When the service was over, Chris and Rachel, heedless of gossip, had got into his car and travelled back to his house together. As far as Laurie knew it was the only private time they’d shared since that awful night, though it had been j
ust a few minutes, because the others were right behind them, arriving for the wake that Beanie and Jenny had arranged. It hadn’t seemed appropriate to ask Rachel then what they’d talked about, though she guessed Rachel would tell her when they got together later in the week. There would be a lot to discuss then, not least of all the question of why Stacey had set fire to her studio. They would probably never know for certain, though it seemed to be the fire that had started the gossip that her death was a suicide, rather than an accident. In killing herself she’d wanted to destroy Chris’s life too and had thought she might achieve that by burning down his house. Laurie didn’t think anyone had said that to Chris, but since few had seen or spoken to him, after the lifeboatmen had brought in her body, it wasn’t possible to know. The way he’d cut himself off had cast an even greater pall of sadness over the village, though that was almost nothing compared to the outrage they were all feeling towards the police who wouldn’t leave him alone. According to the rumour mill they were trying to find out if he’d killed her, which was insane, because they all knew him, and there was absolutely no way he’d ever do anything like that. But the police weren’t letting up; they’d even been there at the funeral, in their grey suits and clubby ties, fooling no one, and the villagers had considered it a disgrace. On today of all days they could have shown some respect.
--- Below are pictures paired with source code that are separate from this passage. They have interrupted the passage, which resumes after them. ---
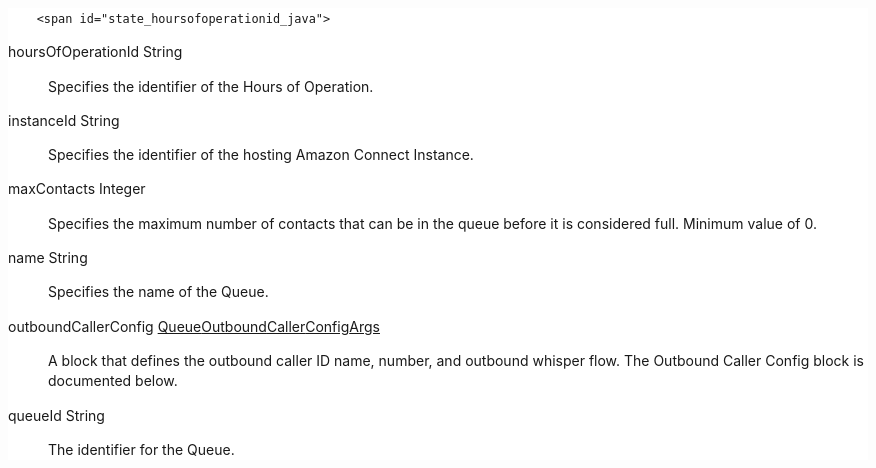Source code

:         <span id="state_hoursofoperationid_java">
<a data-swiftype-name="resource-property" data-swiftype-type="text" href="#state_hoursofoperationid_java" style="color: inherit; text-decoration: inherit;">hours<wbr>Of<wbr>Operation<wbr>Id</a>
</span>
        <span class="property-indicator"></span>
        <span class="property-type">String</span>
    </dt>
    <dd><p>Specifies the identifier of the Hours of Operation.</p>
</dd><dt class="property-optional"
            title="Optional">
        <span id="state_instanceid_java">
<a data-swiftype-name="resource-property" data-swiftype-type="text" href="#state_instanceid_java" style="color: inherit; text-decoration: inherit;">instance<wbr>Id</a>
</span>
        <span class="property-indicator"></span>
        <span class="property-type">String</span>
    </dt>
    <dd><p>Specifies the identifier of the hosting Amazon Connect Instance.</p>
</dd><dt class="property-optional"
            title="Optional">
        <span id="state_maxcontacts_java">
<a data-swiftype-name="resource-property" data-swiftype-type="text" href="#state_maxcontacts_java" style="color: inherit; text-decoration: inherit;">max<wbr>Contacts</a>
</span>
        <span class="property-indicator"></span>
        <span class="property-type">Integer</span>
    </dt>
    <dd><p>Specifies the maximum number of contacts that can be in the queue before it is considered full. Minimum value of 0.</p>
</dd><dt class="property-optional"
            title="Optional">
        <span id="state_name_java">
<a data-swiftype-name="resource-property" data-swiftype-type="text" href="#state_name_java" style="color: inherit; text-decoration: inherit;">name</a>
</span>
        <span class="property-indicator"></span>
        <span class="property-type">String</span>
    </dt>
    <dd><p>Specifies the name of the Queue.</p>
</dd><dt class="property-optional"
            title="Optional">
        <span id="state_outboundcallerconfig_java">
<a data-swiftype-name="resource-property" data-swiftype-type="text" href="#state_outboundcallerconfig_java" style="color: inherit; text-decoration: inherit;">outbound<wbr>Caller<wbr>Config</a>
</span>
        <span class="property-indicator"></span>
        <span class="property-type"><a href="#queueoutboundcallerconfig">Queue<wbr>Outbound<wbr>Caller<wbr>Config<wbr>Args</a></span>
    </dt>
    <dd><p>A block that defines the outbound caller ID name, number, and outbound whisper flow. The Outbound Caller Config block is documented below.</p>
</dd><dt class="property-optional"
            title="Optional">
        <span id="state_queueid_java">
<a data-swiftype-name="resource-property" data-swiftype-type="text" href="#state_queueid_java" style="color: inherit; text-decoration: inherit;">queue<wbr>Id</a>
</span>
        <span class="property-indicator"></span>
        <span class="property-type">String</span>
    </dt>
    <dd><p>The identifier for the Queue.</p>
</dd><dt class="property-optional"
            title="Optional">
        <span id="state_quickconnectids_java">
Laurie wondered how they were all going to react when he was finally arrested, which was certainly on the cards, though not for murder, which was all they were discussing, but for other offences entirely. Before her own arrest Katherine had told Laurie and Rachel everything she knew about him, which had been a lot harder for Rachel to hear than it had for Laurie, though Rachel was still insisting they keep open minds until they’d had a chance to speak to him themselves. That could be a while in coming, for he’d informed Beanie earlier that he’d be accompanying the police back to London once the funeral was over. From there it was really anyone’s guess what would happen next.